# Can an OP have a thread closed.



## boyblue (Jul 8, 2005)

If I am the OP and I ask that a thread be closed, what happens then?  Does the administrator take my request under advisement or is he/she obligated to close the thread?

How does that work?


----------



## TTom (Jul 8, 2005)

I don't know that there is an "official" policy on closing threads.

However, as a Moderator, I would tend to honor the OP's request, unless there was valuable information and discussion ongoing about the topic.  I would not make a decision based solely on the interests of the OP.  

Others might act differently.  There is a lot of latitude given to the Moderators.

Tom


----------



## boyblue (Jul 8, 2005)

Actually I was just wondering if PatH wanted, could she stop that runaway thread over in the lounge.

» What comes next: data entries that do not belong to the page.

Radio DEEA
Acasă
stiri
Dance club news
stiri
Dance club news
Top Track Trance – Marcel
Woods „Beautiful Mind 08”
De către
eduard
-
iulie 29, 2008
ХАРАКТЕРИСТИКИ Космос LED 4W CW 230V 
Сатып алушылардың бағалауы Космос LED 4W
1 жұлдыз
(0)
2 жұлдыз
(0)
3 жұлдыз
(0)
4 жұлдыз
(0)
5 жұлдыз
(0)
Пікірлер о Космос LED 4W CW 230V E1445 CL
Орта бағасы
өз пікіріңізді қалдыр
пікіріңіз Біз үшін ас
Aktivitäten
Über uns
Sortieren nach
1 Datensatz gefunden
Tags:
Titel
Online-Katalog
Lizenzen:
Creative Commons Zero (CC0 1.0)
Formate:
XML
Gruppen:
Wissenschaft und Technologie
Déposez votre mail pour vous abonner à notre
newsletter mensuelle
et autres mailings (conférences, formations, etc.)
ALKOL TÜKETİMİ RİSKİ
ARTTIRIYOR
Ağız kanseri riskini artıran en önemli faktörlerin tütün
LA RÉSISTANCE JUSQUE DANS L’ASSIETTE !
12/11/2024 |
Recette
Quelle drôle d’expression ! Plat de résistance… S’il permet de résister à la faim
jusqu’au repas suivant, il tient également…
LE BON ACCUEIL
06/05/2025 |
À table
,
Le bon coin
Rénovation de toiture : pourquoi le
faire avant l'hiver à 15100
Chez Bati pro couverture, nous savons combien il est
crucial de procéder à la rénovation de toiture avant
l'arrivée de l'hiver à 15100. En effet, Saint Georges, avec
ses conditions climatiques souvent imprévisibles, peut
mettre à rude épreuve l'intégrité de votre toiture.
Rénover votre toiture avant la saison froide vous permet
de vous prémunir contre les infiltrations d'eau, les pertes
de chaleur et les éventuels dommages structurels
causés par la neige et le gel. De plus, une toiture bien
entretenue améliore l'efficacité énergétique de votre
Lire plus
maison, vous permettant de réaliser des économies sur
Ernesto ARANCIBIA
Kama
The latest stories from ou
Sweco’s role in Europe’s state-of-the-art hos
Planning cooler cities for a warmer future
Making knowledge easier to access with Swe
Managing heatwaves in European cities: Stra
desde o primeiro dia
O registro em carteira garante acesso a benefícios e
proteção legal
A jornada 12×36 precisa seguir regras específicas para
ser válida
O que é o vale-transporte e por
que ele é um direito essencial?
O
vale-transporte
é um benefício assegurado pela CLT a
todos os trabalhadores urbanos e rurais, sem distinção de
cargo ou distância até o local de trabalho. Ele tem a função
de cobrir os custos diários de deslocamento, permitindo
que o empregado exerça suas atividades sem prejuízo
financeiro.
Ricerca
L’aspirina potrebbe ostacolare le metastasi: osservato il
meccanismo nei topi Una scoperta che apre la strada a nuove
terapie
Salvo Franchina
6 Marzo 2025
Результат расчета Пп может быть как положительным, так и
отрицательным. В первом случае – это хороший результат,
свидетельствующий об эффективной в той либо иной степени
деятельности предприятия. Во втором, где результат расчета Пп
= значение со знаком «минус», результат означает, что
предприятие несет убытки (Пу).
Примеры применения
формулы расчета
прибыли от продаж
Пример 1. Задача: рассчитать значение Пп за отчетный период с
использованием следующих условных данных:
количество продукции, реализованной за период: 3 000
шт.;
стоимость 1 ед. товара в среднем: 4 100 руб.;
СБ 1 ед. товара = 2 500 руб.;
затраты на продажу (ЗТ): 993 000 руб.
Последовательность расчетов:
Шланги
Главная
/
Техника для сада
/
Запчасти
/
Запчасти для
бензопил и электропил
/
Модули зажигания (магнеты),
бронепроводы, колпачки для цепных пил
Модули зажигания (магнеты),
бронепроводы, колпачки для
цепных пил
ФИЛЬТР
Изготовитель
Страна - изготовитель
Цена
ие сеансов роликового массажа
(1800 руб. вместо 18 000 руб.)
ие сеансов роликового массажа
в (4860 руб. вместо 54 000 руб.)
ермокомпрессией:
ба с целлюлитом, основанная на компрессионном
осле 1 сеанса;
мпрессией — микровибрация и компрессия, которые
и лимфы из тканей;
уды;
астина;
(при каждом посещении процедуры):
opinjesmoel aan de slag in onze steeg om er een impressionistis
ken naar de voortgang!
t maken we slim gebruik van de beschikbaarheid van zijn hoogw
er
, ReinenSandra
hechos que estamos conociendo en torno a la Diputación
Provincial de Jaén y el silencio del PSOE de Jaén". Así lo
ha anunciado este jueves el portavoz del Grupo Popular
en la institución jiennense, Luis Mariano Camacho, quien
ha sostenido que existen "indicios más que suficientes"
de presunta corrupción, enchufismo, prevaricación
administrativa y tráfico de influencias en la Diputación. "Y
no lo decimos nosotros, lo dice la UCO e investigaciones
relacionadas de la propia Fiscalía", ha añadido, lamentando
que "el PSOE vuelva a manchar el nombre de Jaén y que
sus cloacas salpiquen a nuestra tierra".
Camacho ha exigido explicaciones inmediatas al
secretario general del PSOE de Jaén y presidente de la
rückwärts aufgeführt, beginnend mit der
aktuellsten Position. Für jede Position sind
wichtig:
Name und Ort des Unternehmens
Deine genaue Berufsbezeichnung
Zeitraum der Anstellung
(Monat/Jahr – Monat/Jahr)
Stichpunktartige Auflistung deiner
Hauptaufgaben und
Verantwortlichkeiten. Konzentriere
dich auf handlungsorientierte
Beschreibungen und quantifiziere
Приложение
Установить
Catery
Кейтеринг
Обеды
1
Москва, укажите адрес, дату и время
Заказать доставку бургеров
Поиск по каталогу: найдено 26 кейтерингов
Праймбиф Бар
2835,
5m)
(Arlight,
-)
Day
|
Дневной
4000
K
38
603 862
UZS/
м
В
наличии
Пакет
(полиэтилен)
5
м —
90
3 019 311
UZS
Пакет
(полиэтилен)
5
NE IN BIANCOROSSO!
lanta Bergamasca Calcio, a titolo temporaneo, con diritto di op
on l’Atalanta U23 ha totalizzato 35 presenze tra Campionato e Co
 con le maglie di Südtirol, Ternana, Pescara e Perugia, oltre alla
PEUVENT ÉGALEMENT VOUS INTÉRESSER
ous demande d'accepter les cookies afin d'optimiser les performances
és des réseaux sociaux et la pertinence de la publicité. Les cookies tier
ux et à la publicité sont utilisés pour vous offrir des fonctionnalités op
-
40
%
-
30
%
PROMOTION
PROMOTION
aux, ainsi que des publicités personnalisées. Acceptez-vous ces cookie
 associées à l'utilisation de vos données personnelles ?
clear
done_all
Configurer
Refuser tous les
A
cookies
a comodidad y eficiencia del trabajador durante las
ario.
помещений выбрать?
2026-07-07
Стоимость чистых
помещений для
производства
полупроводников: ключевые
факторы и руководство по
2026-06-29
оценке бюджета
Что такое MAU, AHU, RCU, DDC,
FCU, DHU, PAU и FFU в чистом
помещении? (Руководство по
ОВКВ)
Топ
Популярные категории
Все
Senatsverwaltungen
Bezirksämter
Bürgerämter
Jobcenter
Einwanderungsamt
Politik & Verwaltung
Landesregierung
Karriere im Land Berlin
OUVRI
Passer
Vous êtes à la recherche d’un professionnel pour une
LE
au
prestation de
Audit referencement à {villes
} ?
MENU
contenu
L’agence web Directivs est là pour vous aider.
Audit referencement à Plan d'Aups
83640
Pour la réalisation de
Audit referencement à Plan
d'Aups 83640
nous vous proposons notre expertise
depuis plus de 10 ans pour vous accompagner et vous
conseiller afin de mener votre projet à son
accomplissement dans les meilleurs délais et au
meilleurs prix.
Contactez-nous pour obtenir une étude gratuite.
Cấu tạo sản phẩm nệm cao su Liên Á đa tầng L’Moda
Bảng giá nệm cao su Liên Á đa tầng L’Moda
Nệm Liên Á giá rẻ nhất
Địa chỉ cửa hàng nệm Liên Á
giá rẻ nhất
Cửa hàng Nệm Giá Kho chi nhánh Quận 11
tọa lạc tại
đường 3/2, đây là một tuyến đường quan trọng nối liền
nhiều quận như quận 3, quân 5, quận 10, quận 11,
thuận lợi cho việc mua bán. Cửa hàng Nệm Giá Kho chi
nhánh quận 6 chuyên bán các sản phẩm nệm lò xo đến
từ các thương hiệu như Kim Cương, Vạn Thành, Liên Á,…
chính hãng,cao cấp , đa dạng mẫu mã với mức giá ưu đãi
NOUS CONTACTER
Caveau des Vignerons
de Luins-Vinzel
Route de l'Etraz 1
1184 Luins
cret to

Another question, is it ok to use color?  I was tempted to use it from the new BBS started but no one else was using it so I refrained.  Today I saw Fern use it in a post so I followed suit.


----------



## Keitht (Jul 9, 2005)

Just a personal view on the question of using colour.  I find the black text much easier to read.  The occasional use of colour as emphasis is OK.  I'm far more interested in content than design.  As I already said, just a personal view.


----------



## Sydney (Jul 9, 2005)

Blue on blue is a bit hard to read.


----------



## Elli (Jul 9, 2005)

I agree with Keith - black text is much easier to read.

Elli


----------



## Cotswolder (Jul 10, 2005)

I also agree.
The black text is far better to read.
Occasional use of colour for emphasis is OK


----------